Robert Lange en prononçant ces derniers mots n’était plus reconnaissable : une complète métamorphose s’était opérée en lui : les yeux brillants, les poings crispés, la lèvre supérieure relevée par une expression d’implacable férocité, les yeux injectés de sang, il s’était mis d’un bond sur ses pieds et, se redressant de toute sa hauteur, il semblait chercher son ennemi du regard. Pour la première fois, je songeai que ses camarades avaient peut-être raison de compter sur lui et je ne désespérai plus de l’issue du combat, ayant appris depuis peu que sur dix noisettes il en cassait ordinairement huit ou neuf entre ses doigts.

Privés de toute distraction comme nous l’étions à bord de la Couronne, je laisse à penser au lecteur l’émotion que causait dans le ponton le grand événement qui devait s’accomplir dans la journée. Robert Lange, devenu le héros du moment, était entouré, complimenté, questionné par tous les prisonniers : je dois ajouter que cette popularité bruyante ne semblait plaire que très médiocrement au Breton ; toutefois, comme il était la douceur en personne, il essayait de dissimuler de son mieux l’impatience que lui faisait éprouver cet empressement général et importun dont il se trouvait l’objet.

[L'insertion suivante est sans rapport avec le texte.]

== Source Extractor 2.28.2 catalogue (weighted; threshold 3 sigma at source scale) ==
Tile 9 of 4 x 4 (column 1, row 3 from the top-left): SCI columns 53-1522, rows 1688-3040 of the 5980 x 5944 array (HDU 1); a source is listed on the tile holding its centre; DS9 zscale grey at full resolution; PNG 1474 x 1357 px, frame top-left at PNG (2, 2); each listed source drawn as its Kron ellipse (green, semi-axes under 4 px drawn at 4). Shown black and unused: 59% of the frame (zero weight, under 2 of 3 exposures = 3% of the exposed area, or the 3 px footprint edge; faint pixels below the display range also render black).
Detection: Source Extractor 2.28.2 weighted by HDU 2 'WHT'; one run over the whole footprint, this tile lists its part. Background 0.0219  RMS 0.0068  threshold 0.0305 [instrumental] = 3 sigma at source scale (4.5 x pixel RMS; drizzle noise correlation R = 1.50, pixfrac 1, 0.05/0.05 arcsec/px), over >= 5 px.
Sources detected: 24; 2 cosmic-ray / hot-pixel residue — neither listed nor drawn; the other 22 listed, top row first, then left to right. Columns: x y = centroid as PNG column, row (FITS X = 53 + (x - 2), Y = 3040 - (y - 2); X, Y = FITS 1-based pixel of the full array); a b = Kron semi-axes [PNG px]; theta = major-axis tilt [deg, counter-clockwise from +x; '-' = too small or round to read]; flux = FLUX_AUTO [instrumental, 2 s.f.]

Ce jour-là, par extraordinaire, le temps était magnifique ; pas un nuage ne tachait l’azur du ciel ! Aussi, à peine notre maigre déjeuner fut-il achevé, nous montâmes tous sur le pont. Quant à moi, quoique ma confiance dans Robert, depuis l’entretien que j’avais eu le matin avec lui, commençât à se former, j’étais bien loin encore d’être sans inquiétude et je réfléchissais de quelle façon je pourrais lui être utile, lorsqu’il me vint une idée que je m’empressai de mettre à exécution. Profitant de la liberté que me donnait ma position d’interprète, je m’en fus trouver le capitaine R… sous un prétexte futile, puis, abordant bientôt le véritable motif de ma visite :

— Puis-je vous demander, capitaine, lui dis-je, à quelle heure doit venir Petit-Blanc ?

— Ah ! ah ! me répondit-il en souriant d’une méchante façon, est-ce que votre camarade se raviserait et aurait peur ! Je dois vous faire observer, et vous allez lui répéter mes paroles, que dans le cas où il se repentirait de son imprudence et voudrait reculer devant le défi de Petit-Blanc, il ne le pourrait plus ! Votre compatriote a reçu déjà deux livres sterling d’arrhes, et cette avance le lie. À présent, un refus de sa part serait considéré à l’égal d’une escroquerie et puni comme tel !… Qu’il y réfléchisse !…

— Mais, capitaine, vous vous trompez du tout au tout sur les intentions de Robert. Il ne m’a chargé d’aucune commission auprès de vous ; c’est moi qui de mon plein gré et sans lui avoir même laissé soupçonner mon intention viens en mon nom vous adresser une prière.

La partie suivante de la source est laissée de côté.